Valentine’s Day in South Korea: A delightful and complicated social game

Understanding how some East Asians celebrate Valentine’s Day can tell us a lot about Western culture and what the East and West have in common.

Thousands of 'locks of love' hang on the wall of a terrace of the N Seoul Tower on the top of Nam mountain in Seoul. (JUNG YEON-JE/AFP/Getty Images)
Thousands of 'locks of love' hang on the wall of a terrace of the N Seoul Tower on the top of Nam mountain in Seoul. Young couples hang their 'locks of love' and throw the key away in the hope for eternal love. (JUNG YEON-JE/AFP/Getty Images)

South Korea is much in the news thanks to the 2018 Winter Olympics in Pyeongchang. As a result, all sorts of interesting things about Korean culture are bubbling up. What is really thought-provoking this time of year is how South Koreans celebrate Valentine’s Day. Rather than celebrate a single day of romantic gestures, South Korea extends the holiday over several days and celebrates specific roles for each gender.

(Curiously, the 14th of every month in South Korea has some sort of holiday associated with it.)

Like in the United States, February 14th is celebrated as Valentine’s Day in South Korea. But in South Korea, Japan and Taiwan, only women give gifts. Traditionally, women give men chocolates as a sign of affection. And rather than be economical with their purchases, women may actually benefit by spending a lot on men. How? A month later, on March 14th, her man will reciprocate on so-called White Day when he is expected to observe the 'Rule of Three' and reciprocate with a gift three-times the value of what he received in February. 

That means he has to spend three times what she spent on him. And not only can he give candy, but also flowers, stuffed animals, lingerie and even jewelry. How he responds signifies what he thinks about the relationship. If he doesn’t give her a present, it means he thinks he’s above her. While if he gives a gift of equal value, rather than go to the power of three, the relationship is over.

These days, on Valentine’s Day, a woman will buy chocolate for colleagues and friends as well, but will make a distinction between courtesy chocolate and the 'chocolate of pure love.' If the confection is handmade (or expensive), that’s a sign. But she’ll have to wait an entire month for her reply.


Women in South Korea, Japan, and Taiwan treat men to chocolates on Valentine’s Day. Credit: Getty Images.

While Valentine’s Day is a Western import, White Day originated in Japan decades ago confirming that West isn’t the only part of the world to suffer from industry-generated holidays. In 1977, a Japanese confectioner named Ishimura Manseido proclaimed March 14 to be 'Marshmallow Day'. While that didn’t exactly catch on, the National Confectionery Industry Association gave it a twist. They offered White Day and it stuck, offering men a chance to 'reply' to the gifts given on February 14th. The white symbolizes the purity of love but is also associated with sugar.

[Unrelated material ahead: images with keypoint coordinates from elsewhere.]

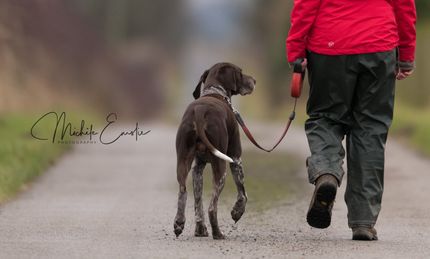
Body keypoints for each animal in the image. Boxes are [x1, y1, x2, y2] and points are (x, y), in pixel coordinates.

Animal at [174, 62, 255, 240]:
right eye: (240, 73)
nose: (254, 80)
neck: (215, 92)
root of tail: (199, 113)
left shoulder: (197, 168)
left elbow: (198, 204)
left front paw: (200, 229)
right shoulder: (236, 158)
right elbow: (243, 194)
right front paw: (237, 212)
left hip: (183, 162)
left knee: (183, 193)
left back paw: (179, 223)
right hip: (221, 168)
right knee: (212, 207)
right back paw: (218, 233)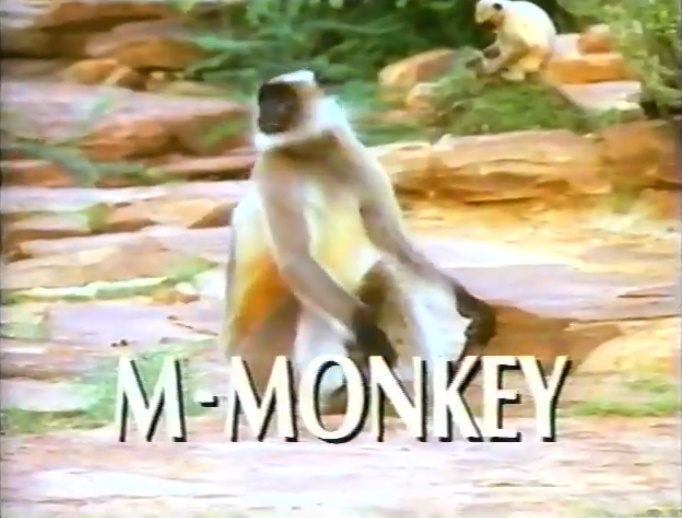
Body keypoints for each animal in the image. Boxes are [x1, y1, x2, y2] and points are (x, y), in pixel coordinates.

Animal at [220, 69, 496, 410]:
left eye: (280, 102)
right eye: (265, 102)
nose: (265, 114)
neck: (311, 152)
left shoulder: (355, 155)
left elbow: (391, 240)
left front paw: (468, 303)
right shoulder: (273, 168)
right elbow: (296, 259)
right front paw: (370, 335)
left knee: (385, 275)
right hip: (261, 358)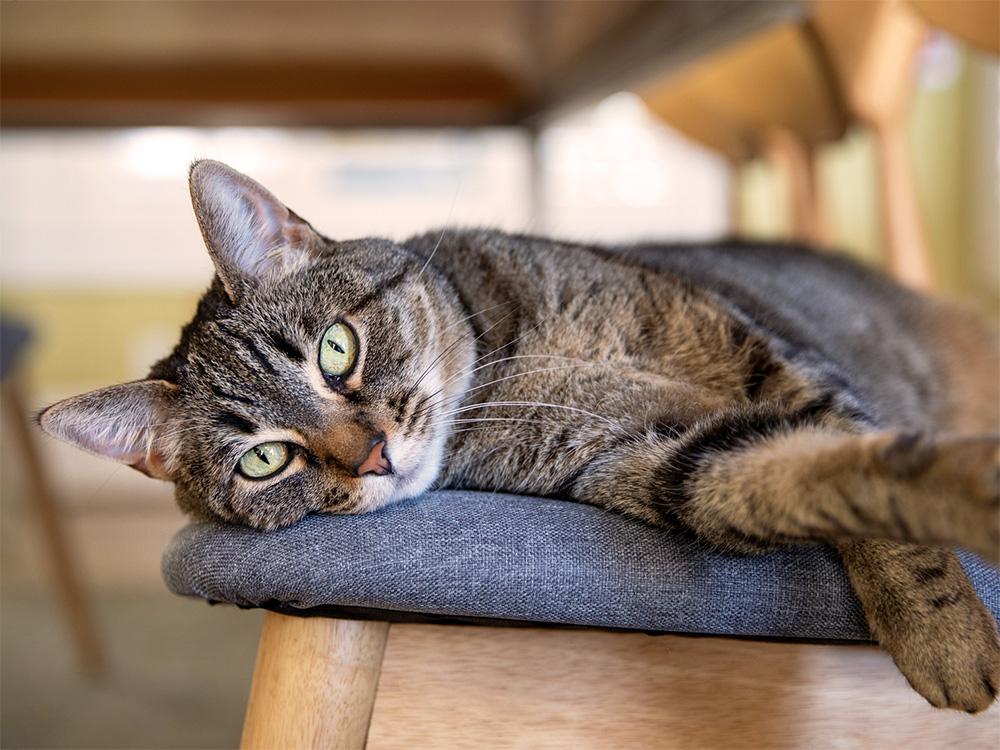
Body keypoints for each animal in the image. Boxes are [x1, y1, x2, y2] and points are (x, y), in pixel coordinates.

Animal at [39, 162, 1000, 712]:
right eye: (265, 459)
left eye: (336, 350)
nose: (373, 454)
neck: (513, 366)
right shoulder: (667, 463)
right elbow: (830, 479)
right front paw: (947, 630)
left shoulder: (777, 361)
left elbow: (865, 460)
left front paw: (941, 619)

Another important aspect of White Day is the imperative to interweave the color white into gifts as much as possible. That could mean giving white chocolate or wrapping presents in fancy white packaging. The more the color white is used, the better. In a region which finds it difficult to talk about feelings, such expressions say a lot. And of course, there’s an element of keeping up with the next couple. Knowing this, retailers frequently advocate for both genders to give gifts on both days.

In case somebody doesn't receive a gift on Valentine's Day or on White Day, South Korea has a solution to bruised hearts. Called Black Day, singles get together with their single friends, go out to a Chinese-Korean restaurant and eat a steaming pile of black noodles (자장면 jajangmyeon). It’s basically Chinese noodles in a black bean-paste sauce. It’s extremely tasty. Although it’s called Chinese food, black noodles are solely found in Chinese-Korean establishments, just as egg rolls, chop suey, and General Tso’s Chicken are only found in American ones.


Jajangmyeon or black noodles. Credit: By 아침꿀물, Flickr 

Originally, Black Day was a time for singles to get together and cry in their favorite comfort food. There’s a lot of pressure on 20-somethings to get married and have children. So Koreans feel sad not merely for being single but because they haven’t fulfilled their social obligation, which is really important in East Asian cultures. Some go as far as wearing black on that day, and some women even wear black nail polish.

But something has happened, at least in South Korea, in recent years. To a small but growing minority, Black Day isn’t a lamentation but a celebration of singlehood, of recognizing and appreciating the self, and for some women, the chance to follow a career path rather than the traditional one of domestication.

Today, South Korea remains a very traditional Confucian culture colliding with modernity. Their society is trying hard to navigate new technologies, economies, and the dissolution of tradition. In many households in and around Seoul today, both parents work, people go to college longer and work long hours in order to establish themselves.

So the traditional social pressures don’t rightly fit and are harder to square with this new paradigm. Like their counterparts in the West, many South Koreans are sick of the commercialism and forced schmaltziness of these holidays. So in a way, Black Day is a way for singles to take time with friends, suck down a healthy helping of carbs, and decide what singleness actually means for them.